Proof of Shannon's entropy formula: Suppose that $p_1,...,p_n$, and $q_1,...,q_n$ are positive numbers...

528 Views Asked by At

Suppose that $p_1 ,...,p_n,$ and $q_1,...,q_n$ are positive numbers and $\sum_i p_i$ = 1 = $\sum_i q_i$.

Show that $\sum_{i=1}^m p_i \log(1/q_i)$$\sum_{i=1}^m p_i \log(1/p_i)$ with equality if and only if $p_i$ = $q_i$, i = 1, ..., n.


My Attempt (I think I made an error early on?):

\begin{align} \sum_{i=1}^m p_i \log(1/q_i) - \sum_{i=1}^m p_i \log(1/p_i) &= \sum_{i=1}^m p_i [ \log(1/q_i) - \log (1/p_i)] \\ &=\sum_{i=1}^m p_i \log(p_i/q_i) \\ &= \sum_{i=1}^m p_i \ln(p_i/q_i) \\ &≥ \sum_{i=1}^m (p_i/q_i -1) \\ &= \sum_{i=1}^m 1/q_i -\sum_{i=1}^m 1/p_i \\ &= 0 \end{align}

2

There are 2 best solutions below

0
On BEST ANSWER
  1. It looks like your big error is in the 2nd line. It should instead be the following: For each $i=1,2,\ldots, n$:

$p_i \ln (p_i/q_i) = -p_i \ln(q_i/p_i) \geq -p_i(q_i/p_i -1) = (p_i - q_i)$. Also, for your proof you need to observe that the equality $-p_i \ln(q_i/p_i) = -p_i(q_i/p_i -1)$ holds if and only if $q_i/p_i=1$ or equivalently, if and only if $p_i=q_i$. [and so of course $-p_i\ln(p_i/q_i) =$ 0].

  1. The step $\sum_{i=1}^n p_i \log(p_i/q_i)$ $=$ $\sum_{i=1}^n p_i \ln(p_i/q_i)$ [at the end of your top line of your proof] is technically incorrect, as $\log A \not = \ln A$ for any positive $A$. For example, does $\log 10 = \ln 10$?

However, what is correct is that $\sum_{i=1}^n p_i \log(p_i/q_i)$ is nonnegative iff $\sum_{i=1}^n p_i \ln(p_i/q_i)$ is nonnegative, which is what it looked like you were trying to show. To this end, you could say at the end of your top line of your proof that $\sum_{i=1}^n p_i \log(p_i/q_i)$ is positive/zero iff $\sum_{i=1}^n p_i \ln(p_i/q_i)$ is positive/zero, which is what you will next show.

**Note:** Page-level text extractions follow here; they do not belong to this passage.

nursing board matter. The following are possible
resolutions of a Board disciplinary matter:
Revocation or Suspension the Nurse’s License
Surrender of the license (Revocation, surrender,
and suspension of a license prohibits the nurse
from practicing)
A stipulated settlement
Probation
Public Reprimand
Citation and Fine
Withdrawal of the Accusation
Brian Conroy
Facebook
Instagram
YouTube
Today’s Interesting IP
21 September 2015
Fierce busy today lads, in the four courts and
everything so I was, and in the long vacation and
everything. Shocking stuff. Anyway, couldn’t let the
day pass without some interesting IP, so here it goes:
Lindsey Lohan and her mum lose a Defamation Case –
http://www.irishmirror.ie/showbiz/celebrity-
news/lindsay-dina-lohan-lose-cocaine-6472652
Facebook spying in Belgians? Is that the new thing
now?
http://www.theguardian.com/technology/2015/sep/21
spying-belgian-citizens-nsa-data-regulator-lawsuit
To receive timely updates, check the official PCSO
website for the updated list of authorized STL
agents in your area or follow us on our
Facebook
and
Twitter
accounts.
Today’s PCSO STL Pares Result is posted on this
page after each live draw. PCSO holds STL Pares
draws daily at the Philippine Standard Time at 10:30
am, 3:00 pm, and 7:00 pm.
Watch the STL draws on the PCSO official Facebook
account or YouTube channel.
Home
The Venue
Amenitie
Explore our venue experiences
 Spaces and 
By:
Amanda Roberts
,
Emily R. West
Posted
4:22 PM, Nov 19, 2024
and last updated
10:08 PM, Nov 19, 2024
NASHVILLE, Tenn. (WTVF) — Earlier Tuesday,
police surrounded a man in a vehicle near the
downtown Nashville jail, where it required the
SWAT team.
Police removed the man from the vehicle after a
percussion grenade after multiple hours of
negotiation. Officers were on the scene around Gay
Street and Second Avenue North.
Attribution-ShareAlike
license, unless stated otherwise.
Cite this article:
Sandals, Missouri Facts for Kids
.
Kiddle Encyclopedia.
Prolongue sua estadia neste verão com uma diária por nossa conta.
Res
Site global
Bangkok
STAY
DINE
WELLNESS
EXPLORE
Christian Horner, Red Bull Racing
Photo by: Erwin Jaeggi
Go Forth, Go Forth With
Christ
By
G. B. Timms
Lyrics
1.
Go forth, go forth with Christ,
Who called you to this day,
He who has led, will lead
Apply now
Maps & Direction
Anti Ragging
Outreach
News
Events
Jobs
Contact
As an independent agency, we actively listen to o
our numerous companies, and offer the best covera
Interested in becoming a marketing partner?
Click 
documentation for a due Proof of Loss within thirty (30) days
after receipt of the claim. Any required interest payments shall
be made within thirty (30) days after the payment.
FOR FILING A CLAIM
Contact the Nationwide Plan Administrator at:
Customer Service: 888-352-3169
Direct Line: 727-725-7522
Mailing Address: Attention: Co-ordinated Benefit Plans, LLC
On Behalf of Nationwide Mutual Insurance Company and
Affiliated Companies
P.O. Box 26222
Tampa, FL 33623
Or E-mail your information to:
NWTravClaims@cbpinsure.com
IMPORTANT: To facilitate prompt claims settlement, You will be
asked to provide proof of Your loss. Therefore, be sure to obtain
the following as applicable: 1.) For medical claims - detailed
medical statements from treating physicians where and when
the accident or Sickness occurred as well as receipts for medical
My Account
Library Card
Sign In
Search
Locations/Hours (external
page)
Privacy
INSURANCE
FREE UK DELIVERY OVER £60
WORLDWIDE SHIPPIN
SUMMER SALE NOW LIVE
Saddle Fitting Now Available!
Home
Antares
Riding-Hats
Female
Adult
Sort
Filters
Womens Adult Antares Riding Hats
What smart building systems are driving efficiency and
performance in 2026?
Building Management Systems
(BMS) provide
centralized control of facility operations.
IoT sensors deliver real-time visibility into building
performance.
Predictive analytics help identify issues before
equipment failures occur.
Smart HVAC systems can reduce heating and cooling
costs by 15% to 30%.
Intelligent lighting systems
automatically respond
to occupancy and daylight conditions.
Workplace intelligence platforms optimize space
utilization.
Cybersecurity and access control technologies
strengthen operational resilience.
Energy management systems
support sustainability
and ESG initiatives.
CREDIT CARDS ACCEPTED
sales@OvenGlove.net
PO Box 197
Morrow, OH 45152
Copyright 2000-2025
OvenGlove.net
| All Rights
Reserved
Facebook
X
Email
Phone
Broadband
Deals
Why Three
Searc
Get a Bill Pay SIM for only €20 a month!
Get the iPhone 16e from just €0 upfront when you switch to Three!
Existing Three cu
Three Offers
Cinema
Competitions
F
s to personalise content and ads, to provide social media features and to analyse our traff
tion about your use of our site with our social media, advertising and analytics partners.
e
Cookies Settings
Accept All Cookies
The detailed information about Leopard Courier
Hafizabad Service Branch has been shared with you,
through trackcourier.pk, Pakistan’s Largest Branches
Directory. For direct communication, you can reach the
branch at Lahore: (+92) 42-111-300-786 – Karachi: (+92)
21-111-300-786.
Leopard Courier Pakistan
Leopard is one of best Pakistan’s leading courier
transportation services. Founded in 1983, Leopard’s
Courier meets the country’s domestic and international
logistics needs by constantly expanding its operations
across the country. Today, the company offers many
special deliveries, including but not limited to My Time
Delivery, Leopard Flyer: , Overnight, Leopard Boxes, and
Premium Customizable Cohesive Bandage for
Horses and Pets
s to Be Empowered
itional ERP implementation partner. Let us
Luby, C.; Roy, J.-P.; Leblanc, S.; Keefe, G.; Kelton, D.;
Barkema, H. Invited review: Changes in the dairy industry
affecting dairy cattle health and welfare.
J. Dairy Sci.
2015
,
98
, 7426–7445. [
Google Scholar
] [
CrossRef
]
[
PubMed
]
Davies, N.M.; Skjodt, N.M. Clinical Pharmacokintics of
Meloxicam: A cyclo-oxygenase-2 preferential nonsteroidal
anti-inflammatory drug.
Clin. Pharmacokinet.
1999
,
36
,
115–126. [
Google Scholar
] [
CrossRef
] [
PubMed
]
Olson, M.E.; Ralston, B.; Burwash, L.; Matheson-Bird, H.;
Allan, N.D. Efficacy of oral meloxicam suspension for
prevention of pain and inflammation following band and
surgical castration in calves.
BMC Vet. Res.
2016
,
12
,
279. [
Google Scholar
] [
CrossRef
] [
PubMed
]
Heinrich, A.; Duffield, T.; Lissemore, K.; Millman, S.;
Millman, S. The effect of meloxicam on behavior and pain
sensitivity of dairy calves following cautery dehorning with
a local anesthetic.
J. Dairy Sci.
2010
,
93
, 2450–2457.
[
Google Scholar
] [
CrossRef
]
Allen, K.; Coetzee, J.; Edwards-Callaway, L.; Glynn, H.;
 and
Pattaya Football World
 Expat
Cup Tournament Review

See if this is enough for you to correct.

0
On

The quantity $\sum_{i=1}^m p_i \log(1/q_i) - \sum_{i=1}^m p_i \log(1/p_i)$ is called the relative entropy (or Kullback–Leibler divergence) of the probability distributions $p$ and $q$. It is usually denoted as $D(p | q)$. What you are looking to prove here is that $D(p||q) \geq 0$.

$D(p||q) = \sum _i p_i \log \frac{p_i}{q_i} = \sum _i p(x) \left(- \log \frac{q_i}{p_i} \right) = \mathbb{E}_{p_i} \left[ -\log \left( \frac{q_i}{p_i} \right) \right] $

The common way of proving this relies on the Jenson's inequality which states that if a function $f(x)$ is convex then

$\mathbb{E}_{p_i} \left[ f(x) \right] \geq f\left( \mathbb{E}_{p_i}[x] \right)$

with equality only if and only if $x$ is a constant. Since the function $f(x) = -\log(x)$ is convex what follows from this is that

\begin{align} D(p||q) &= \mathbb{E}_{p_i} \left[ -\log \left( \frac{q_i}{p_i} \right) \right] \\ &\geq -\log \left( \mathbb{E}_{p_i}\left[\frac{q_i}{p_i}\right] \right) \\ &= -\log \left( \sum _i p_i \frac{q_i}{p_i} \right) \\ &= -\log \left( \sum _i q_i \right) \\ &= -\log 1 \\ &= 0 \\ \implies D(p||q) \geq 0 \end{align}

From Jensons inequality, the inequality above will only equate if $p_i/q_i$ is a constant for all $i$. This implies that $p_i = k q_i$ for some constant $k$. What follows from this is

\begin{align} \sum_i p_i &= \sum_i k q_i \\ &= k \sum_i q_i \\ &= k \times 1 \\ \implies k = 1 \end{align}

It thus follows that we get equality only if and only if $p_i = q_i$ $\forall i$.